(Lander, WY) – Training in lifesaving skills such as CPR and hemorrhage control is crucial for first responders and civilians. While many see these classes as superfluous, emergent situations can arise in the blink of an eye.
Ryan Piercini, a Lander Police Department officer, diligently attends any lifesaving classes his department offers.
“I have three kids at home, and so I want to be ready,” he said.
When Classic Air Medical (CAM) offered a Stop the Bleed course to his department, he signed up, as was his habit. The class, taught by Libby Littler, BSN, CCRN, a CAM Public Relations Representative and a Stop the Bleed ambassador, was the second of its kind he’d attended, but the first Stop the Bleed.
“With all the trainings I’ve taken, I didn’t think this training was going to be one that I ever used,” he admitted, but it was.
On August 30th, Kora Toups, a fourth grader at Baldwin Creek Elementary, was crossing the street on her way to school. She waited for the signal to give her the all clear to cross. As she made her way across, she was struck by a truck and dragged down the street before onlookers alerted the driver to what happened. Immediately, the driver stopped.
Officer Piercini, doing his usual school patrol, heard the call come over the radio. “I was a block and a half away, and so I was the first officer on scene.”
As the first officer, he began to assess the situation, taking in the scene. He saw Kora, heard her screaming, noted that people were tending to her, made sure that the truck and driver were a safe distance away, and coordinated with the school resource officers for traffic control.
“My first concern was to assess the situation so we could get Kora the help she needed.”
As he circled back around to Kora, he checked with the woman, a nurse, who had been there on the scene and was holding Kora’s arm. She told him that she suspected an artery was severed because she was bleeding profusely. Officer Piercini pulled his tourniquet from his pocket. “I had it pre-loaded, but because of the way her arm was being held I had to reload it. That was the most surprising thing to me, how with the adrenaline going it was a struggle with the Velcro.”
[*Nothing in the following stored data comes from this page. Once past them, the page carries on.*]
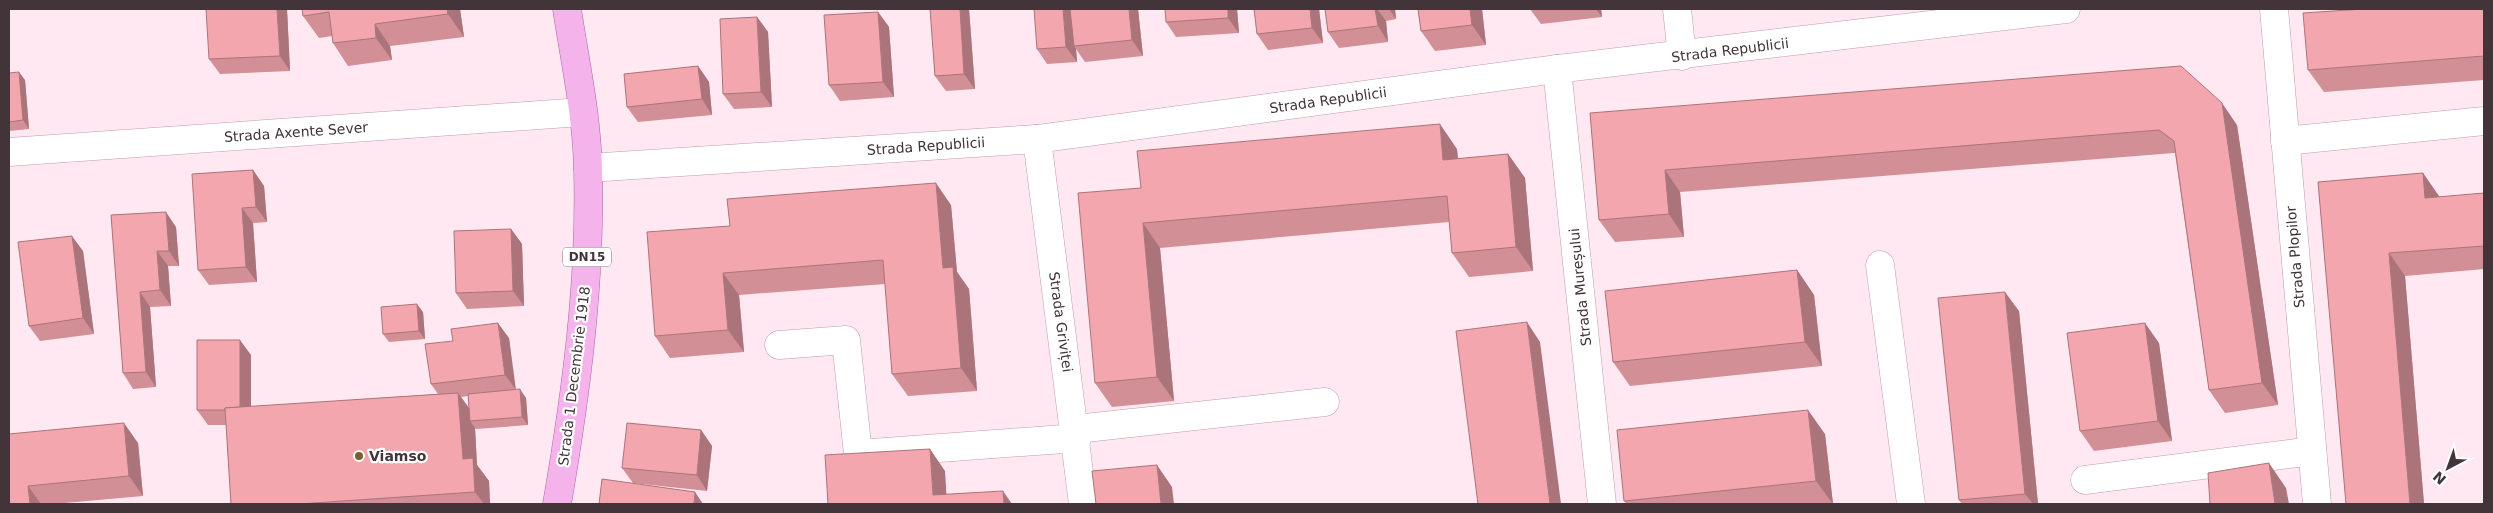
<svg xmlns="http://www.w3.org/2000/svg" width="2493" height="513" font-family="'DejaVu Sans',sans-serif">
	<rect width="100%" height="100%" fill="#ffe8f1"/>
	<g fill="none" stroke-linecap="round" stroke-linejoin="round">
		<g stroke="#bf9caa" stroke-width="29">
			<g id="minor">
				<polyline points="1677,9 1682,56"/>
				<polyline points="2274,9 2317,504"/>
				<polyline points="1557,69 1602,504"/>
				<polyline points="1037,139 1083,504"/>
				<polyline points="2285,141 2484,121"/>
				<polyline points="9,152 582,112"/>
				<polyline points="1880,265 1911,504"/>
				<polyline points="779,345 846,340 858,454 1077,438"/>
				<polyline points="1076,429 1325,402"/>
				<polyline points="2085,480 2312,451"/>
			</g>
		</g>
		<g stroke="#bf9caa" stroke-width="29">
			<polyline id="tertiary" points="588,168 1037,139 1557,69 2066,9"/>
		</g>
		<g stroke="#b165a4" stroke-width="29">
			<path id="primary" d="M557,504C576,394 591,282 588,170C587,116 575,62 567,9"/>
		</g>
		<use href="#minor" stroke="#fff" stroke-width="28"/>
		<use href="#tertiary" stroke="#fff" stroke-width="28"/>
		<use href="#primary" stroke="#f4b3eb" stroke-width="28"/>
	</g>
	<g fill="#d28f96" fill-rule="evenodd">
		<polygon points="287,9 290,71 220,74 209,59"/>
		<polygon points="302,9 460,9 464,37 390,46 392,60 348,66 333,43 332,36 319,38 303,16"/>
		<polygon points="930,9 969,9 975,89 946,91 935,76"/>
		<polygon points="1138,9 1143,56 1085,62 1076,49 1077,62 1047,64 1037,49"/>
		<polygon points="1237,9 1239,33 1176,37 1166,22"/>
		<polygon points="1319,9 1323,43 1268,50 1257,34"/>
		<polygon points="1325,9 1395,9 1396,19 1386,21 1388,42 1339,48 1328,32"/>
		<polygon points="1418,9 1482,9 1486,45 1435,51 1421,31"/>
		<polygon points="1530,9 1601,9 1602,17 1541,24"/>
		<polygon points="2484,9 2484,80 2324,92 2308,70"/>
		<polygon points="878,12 889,27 894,97 840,101 829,85"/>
		<polygon points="757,17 768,32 772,107 734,109 723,94"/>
		<polygon points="698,66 709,82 712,115 638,122 627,107"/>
		<polygon points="9,73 25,80 29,129 9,131"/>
		<polygon points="1590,113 2237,125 2278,405 2225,413 2209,390 2175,153 2174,153 1680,192 1684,237 1615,242 1599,220"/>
		<polygon points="1457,149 1458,159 1508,154 1525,178 1533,271 1469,277 1452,253 1449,222 1160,248 1174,401 1112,407 1095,383 1141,188"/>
		<polygon points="253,170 264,186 267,222 253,223 257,282 209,285 198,270"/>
		<polygon points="2423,173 2439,197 2484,193 2484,269 2405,276 2424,504 2346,504 2318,182"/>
		<polygon points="951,205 957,272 969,289 977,391 908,396 892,374 885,284 739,295 744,352 670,358 655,336 730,226"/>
		<polygon points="111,215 176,227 179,266 168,266 171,306 150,307 156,387 133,389 123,373"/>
		<polygon points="511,229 522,244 524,306 467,309 456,293"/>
		<polygon points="83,251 94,334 40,341 29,326"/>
		<polygon points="1797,270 1814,295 1822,366 1630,386 1613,362"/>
		<polygon points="2019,311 2038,504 1962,504 1959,500"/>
		<polygon points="423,312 425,339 389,342 383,334"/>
		<path d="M509,338L515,390L526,398L528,425L476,429L475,428L477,465L489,481L490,504H231L226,425H208L197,410L251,355V407L438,394L431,384ZM468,396L469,408L461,397Z"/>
		<polygon points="2159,343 2172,441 2094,451 2080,431"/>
		<polygon points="701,430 712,446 707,491 633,483 622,468"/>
		<polygon points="9,434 138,443 143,496 53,504 9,504"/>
		<polygon points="1825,434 1833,504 1627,504 1624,501"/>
	</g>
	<g fill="#ab747a">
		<polygon points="277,9 287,9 290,71 280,56"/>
		<polygon points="447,9 460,9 464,37 448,14"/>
		<polygon points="960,9 969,9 975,89 964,74"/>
		<polygon points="1063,9 1073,9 1074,46 1076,49 1077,62 1066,47"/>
		<polygon points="1129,9 1138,9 1143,56 1132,40"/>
		<polygon points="1228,9 1237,9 1239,33 1228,18"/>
		<polygon points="1310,9 1319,9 1323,43 1312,28"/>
		<polygon points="1375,9 1377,9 1386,21 1388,42 1378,26"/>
		<polygon points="1389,9 1395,9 1396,19"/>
		<polygon points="1470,9 1482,9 1486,45 1472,25"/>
		<polygon points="1596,9 1601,9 1602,17"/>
		<polygon points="878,12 889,27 894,97 883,82"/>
		<polygon points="757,17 768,32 772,107 761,92"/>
		<polygon points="375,24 390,46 392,60 376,38"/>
		<polygon points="698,66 709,82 712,115 702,99"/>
		<polygon points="19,72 25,80 29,129 23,120"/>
		<polygon points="2222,103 2237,125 2278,405 2262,383"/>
		<polygon points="1440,124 1457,149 1460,184 1443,160"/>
		<polygon points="1508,154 1525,178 1533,271 1516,247"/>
		<polygon points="253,170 264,186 267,222 256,207"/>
		<polygon points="1665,170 1680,192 1684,237 1669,214"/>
		<polygon points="2423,173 2439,196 2441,220 2425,198"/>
		<polygon points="936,183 951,205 957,272 969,289 977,391 961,368 943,268"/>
		<polygon points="242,208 253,223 257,282 246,267"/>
		<polygon points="166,212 176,227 179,266 169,251"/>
		<polygon points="1143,223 1160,248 1174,401 1157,377"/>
		<polygon points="511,229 522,244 524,306 513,291"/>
		<polygon points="72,236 83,251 94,334 83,318"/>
		<polygon points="157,251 168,266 171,306 160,290"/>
		<polygon points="2389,253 2405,276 2424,504 2410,504"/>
		<polygon points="1797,270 1814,295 1822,366 1805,342"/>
		<polygon points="723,273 739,295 744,352 728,330"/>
		<polygon points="140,292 150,307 156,387 146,372"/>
		<polygon points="2005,292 2019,311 2038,504 2033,504 2025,494"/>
		<polygon points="417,304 423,312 425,339 419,331"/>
		<polygon points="1527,322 1540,342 1561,504 1550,504"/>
		<polygon points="498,323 509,338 516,390 505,375"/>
		<polygon points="2145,323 2159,343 2172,441 2158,421"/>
		<polygon points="240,340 251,355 251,425 240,410"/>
		<polygon points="520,389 526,398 528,425 522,417"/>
		<polygon points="458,393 474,415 470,421 475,428 477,465 489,481 490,504 484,504 475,492 463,459"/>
		<polygon points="1808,410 1825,434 1833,504 1816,481"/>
		<polygon points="124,423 138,443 143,496 129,476"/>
		<polygon points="701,430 712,446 707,491 697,475"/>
		<polygon points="930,449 945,471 947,504 933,495"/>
		<polygon points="2269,463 2286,488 2289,504 2275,504"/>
		<polygon points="1157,465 1172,487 1174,504 1161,504"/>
		<polygon points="28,486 41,504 30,504"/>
		<polygon points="1003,491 1012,504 1004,504"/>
		<polygon points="695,492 703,504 694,504"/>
	</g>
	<g fill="#f4a6af" stroke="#ab747a">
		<polygon points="206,9 277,9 280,56 209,59"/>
		<polygon points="302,9 447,9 448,14 375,24 376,38 333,43 329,12 303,16"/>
		<polygon points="930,9 960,9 964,74 935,76"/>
		<polygon points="1034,9 1063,9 1066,47 1037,49"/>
		<polygon points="1070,9 1129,9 1132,40 1074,46"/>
		<polygon points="1165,9 1228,9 1228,18 1166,22"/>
		<polygon points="1254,9 1310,9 1312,28 1257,34"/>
		<polygon points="1325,9 1375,9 1378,26 1328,32"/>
		<polygon points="1418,9 1470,9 1472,25 1421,31"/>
		<polygon points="2363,9 2484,9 2484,56 2308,70 2303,13"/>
		<polygon points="878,12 883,82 829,85 824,15"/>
		<polygon points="757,17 761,92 723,94 720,19"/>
		<polygon points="698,66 702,99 627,107 624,74"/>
		<polygon points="2181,66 2222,103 2262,383 2209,390 2174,141 2159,130 1665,170 1669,214 1599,220 1590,113"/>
		<polygon points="19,72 23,120 9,122 9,73"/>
		<polygon points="1440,124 1443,160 1508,154 1516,247 1452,253 1447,196 1143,223 1157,377 1095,383 1078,193 1141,188 1137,151"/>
		<polygon points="253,170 256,207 242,208 246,267 198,270 192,174"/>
		<polygon points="2423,173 2425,198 2484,193 2484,246 2389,253 2410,504 2346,504 2318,182"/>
		<polygon points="936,183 943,268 953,267 961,368 892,374 883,260 723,273 728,330 655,336 647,232 730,226 727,199"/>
		<polygon points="166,212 169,251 157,251 160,290 140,292 146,372 123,373 111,215"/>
		<polygon points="511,229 513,291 456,293 454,231"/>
		<polygon points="72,236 83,318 29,326 18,242"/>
		<polygon points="1797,270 1805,342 1613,362 1605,291"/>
		<polygon points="2005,292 2025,494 1959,500 1938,298"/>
		<polygon points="417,304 419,331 383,334 381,307"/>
		<polygon points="1527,322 1550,504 1478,504 1456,331"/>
		<polygon points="498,323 505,375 431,384 425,344 453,341 451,329"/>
		<polygon points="2145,323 2158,421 2080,431 2067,333"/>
		<polygon points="197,340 240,340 240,407 225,408 225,410 197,410"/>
		<polygon points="520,389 522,417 470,421 468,394"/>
		<polygon points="458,393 463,459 473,458 475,492 299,504 231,504 225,408"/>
		<polygon points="1808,410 1816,481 1624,501 1617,430"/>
		<polygon points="124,423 129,476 28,486 30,504 9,504 9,434"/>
		<polygon points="627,423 701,430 697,475 622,468"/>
		<polygon points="930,449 933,495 1003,491 1004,504 828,504 825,455"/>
		<polygon points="2269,463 2275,504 2210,504 2208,473"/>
		<polygon points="1157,465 1161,504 1096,504 1092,471"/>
		<polygon points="602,479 695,492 694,504 599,504"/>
	</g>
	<circle fill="#73612f" stroke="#fff" stroke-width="2" cx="359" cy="456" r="5"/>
	<g text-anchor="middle" stroke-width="4.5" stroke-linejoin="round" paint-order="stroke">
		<rect fill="#fff" stroke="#7b7174" stroke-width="1" x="563" y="247.5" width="48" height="19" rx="4"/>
		<g font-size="12" font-weight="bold" fill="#423439">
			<text x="587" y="261">DN15</text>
		</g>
		<g font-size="14" fill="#423439" stroke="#fff">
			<text transform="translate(1730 50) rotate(-7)" y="5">Strada Republicii</text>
			<text transform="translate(1328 100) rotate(-8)" y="5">Strada Republicii</text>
			<text transform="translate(296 132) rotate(-4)" y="5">Strada Axente Sever</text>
			<text transform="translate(926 146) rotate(-4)" y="5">Strada Republicii</text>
			<text transform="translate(2295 257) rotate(-95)" y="5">Strada Plopilor</text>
			<text transform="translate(1580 287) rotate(-96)" y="5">Strada Mureșului</text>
			<text transform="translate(1061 322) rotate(82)" y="5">Strada Griviței</text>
			<text transform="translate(574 376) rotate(-83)" y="5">Strada 1 Decembrie 1918</text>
		</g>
		<g font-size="14" font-weight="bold" fill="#423439" stroke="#fff" text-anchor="start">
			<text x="369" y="461">Viamso</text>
		</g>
	</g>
	<rect width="2493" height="513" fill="none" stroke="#423439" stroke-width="20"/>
	<g transform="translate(2448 468) rotate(221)" stroke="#ffffff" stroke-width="4" paint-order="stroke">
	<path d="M0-4L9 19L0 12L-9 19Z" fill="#423439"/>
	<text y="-8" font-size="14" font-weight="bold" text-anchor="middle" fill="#423439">N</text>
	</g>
</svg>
He tightened it down, sealing the bleed, stopping it.
Kora was flown to Denver, where a team of doctors tended to her, caring for her extensive injuries. The artery in her right arm was indeed severed. Her injuries were extensive, severe road rash, a broken elbow, and compression fractures in her back.
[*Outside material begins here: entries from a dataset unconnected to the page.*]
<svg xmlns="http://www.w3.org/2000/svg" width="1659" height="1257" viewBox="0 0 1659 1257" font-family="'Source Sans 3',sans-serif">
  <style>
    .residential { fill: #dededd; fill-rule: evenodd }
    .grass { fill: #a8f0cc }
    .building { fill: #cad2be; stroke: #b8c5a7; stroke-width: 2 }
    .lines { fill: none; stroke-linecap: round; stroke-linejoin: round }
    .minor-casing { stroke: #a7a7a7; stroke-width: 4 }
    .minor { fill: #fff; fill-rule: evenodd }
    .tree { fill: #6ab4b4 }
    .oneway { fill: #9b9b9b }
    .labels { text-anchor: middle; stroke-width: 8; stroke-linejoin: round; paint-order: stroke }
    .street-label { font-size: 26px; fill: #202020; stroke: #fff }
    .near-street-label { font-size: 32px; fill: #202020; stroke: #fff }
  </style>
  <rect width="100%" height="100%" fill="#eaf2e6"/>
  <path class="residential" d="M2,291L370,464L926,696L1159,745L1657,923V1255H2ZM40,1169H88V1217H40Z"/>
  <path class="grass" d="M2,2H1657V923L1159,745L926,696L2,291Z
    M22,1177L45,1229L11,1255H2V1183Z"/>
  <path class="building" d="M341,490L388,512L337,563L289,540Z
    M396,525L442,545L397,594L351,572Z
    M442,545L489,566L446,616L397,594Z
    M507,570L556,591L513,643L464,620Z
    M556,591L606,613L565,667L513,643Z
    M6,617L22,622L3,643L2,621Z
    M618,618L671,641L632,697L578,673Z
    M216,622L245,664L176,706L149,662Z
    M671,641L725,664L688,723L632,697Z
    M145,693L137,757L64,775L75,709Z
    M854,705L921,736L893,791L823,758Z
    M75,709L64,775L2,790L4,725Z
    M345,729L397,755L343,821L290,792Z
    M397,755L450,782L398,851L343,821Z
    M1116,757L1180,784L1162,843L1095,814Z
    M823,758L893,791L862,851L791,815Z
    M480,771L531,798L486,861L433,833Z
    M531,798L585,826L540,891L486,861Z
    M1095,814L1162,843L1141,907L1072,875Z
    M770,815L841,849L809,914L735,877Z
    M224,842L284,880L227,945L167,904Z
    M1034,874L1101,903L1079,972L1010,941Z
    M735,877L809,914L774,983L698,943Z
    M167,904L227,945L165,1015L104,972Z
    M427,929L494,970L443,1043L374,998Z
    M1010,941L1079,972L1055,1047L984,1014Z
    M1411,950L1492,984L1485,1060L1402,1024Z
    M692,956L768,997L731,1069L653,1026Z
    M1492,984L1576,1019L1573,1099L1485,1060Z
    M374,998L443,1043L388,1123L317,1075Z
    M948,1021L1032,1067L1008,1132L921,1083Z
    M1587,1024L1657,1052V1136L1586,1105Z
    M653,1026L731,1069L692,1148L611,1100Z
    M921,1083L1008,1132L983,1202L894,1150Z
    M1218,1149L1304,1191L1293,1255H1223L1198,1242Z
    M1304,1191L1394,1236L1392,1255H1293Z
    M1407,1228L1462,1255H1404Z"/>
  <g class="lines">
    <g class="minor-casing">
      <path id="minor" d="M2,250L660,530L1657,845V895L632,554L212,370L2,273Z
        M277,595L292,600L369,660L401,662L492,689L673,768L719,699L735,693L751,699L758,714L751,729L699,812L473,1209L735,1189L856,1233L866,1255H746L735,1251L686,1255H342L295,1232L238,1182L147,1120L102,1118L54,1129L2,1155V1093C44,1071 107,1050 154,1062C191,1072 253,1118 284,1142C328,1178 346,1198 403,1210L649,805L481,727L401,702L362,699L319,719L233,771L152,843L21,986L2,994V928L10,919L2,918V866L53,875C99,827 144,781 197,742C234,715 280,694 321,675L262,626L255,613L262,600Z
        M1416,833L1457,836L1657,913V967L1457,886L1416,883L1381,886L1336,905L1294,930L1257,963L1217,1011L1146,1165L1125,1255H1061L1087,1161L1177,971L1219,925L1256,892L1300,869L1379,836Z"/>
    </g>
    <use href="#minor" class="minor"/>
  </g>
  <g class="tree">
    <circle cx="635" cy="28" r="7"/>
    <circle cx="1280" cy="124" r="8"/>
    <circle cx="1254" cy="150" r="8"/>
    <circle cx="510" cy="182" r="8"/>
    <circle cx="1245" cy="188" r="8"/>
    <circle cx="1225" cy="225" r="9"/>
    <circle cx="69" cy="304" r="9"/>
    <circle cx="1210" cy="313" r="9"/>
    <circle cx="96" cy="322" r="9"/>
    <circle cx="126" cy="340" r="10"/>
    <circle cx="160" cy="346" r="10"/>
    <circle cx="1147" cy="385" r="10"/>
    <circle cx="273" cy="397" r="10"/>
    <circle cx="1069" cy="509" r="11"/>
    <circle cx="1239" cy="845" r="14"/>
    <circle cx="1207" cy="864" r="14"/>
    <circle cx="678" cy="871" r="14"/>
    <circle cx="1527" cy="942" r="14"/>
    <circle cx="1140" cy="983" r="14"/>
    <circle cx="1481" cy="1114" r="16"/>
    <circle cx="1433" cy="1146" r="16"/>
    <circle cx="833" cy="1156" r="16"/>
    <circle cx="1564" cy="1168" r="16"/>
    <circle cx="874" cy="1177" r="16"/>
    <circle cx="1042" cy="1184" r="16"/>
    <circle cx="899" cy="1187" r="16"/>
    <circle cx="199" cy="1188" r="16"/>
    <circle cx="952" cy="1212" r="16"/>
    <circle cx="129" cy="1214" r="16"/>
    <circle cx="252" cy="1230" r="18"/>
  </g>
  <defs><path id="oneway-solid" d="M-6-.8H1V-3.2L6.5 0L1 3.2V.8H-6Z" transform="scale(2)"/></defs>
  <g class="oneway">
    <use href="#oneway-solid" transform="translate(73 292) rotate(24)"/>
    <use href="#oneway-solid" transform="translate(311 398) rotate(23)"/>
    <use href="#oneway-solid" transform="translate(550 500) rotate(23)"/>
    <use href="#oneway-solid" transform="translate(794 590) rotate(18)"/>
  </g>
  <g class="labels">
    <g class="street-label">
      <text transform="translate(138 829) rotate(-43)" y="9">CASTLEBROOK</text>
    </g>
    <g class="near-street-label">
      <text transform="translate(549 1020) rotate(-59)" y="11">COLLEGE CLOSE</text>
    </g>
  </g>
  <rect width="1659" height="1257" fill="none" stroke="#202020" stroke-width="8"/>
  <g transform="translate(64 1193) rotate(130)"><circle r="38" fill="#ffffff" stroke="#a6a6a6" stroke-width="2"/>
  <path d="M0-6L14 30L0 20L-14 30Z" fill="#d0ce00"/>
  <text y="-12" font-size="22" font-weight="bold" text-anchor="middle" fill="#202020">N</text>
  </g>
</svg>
Over the last several months, Kora has had numerous surgeries to repair the nerve damage to her hand and forearm, to help her skin regrow where it had been scraped away, and to give her use of her hand that was almost lost. Recently she began physical therapy to awaken the pathways to her right arm after months of dormancy. Kora still has a long way to go, but she is working toward normal.
Her mom, Jessica Toups, who has been by Kora’s side throughout everything, said, “After the accident, I looked into the classes more. I would strongly encourage any first responder, any police officer, anybody who has first aid/CPR to learn the Stop the Bleed because it did; it saved her arm. I don’t know how I would encourage harder, but if I could, I would.”